# TASK
Where a line of the records holds the string "lectures", copy that line.

# DATA TO PROCESS
☆ ☆ ☆ ☆ ☆

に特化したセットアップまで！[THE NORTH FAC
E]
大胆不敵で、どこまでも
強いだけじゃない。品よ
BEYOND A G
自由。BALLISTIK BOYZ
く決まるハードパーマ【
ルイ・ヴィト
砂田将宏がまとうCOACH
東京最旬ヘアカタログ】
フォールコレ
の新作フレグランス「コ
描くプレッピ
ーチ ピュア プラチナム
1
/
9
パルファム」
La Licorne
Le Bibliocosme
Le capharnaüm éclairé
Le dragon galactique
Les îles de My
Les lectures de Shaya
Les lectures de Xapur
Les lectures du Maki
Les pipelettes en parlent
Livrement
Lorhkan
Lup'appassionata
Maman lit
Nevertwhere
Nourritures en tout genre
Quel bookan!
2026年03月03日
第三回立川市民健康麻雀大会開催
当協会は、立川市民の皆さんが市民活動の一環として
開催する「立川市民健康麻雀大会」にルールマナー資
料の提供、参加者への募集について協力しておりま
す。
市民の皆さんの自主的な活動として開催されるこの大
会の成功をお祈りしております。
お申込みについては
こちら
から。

☆ ☆ ☆ ☆ ☆

# OUTPUT FOR THIS TASK
Les lectures de Shaya
Les lectures de Xapur
Les lectures du Maki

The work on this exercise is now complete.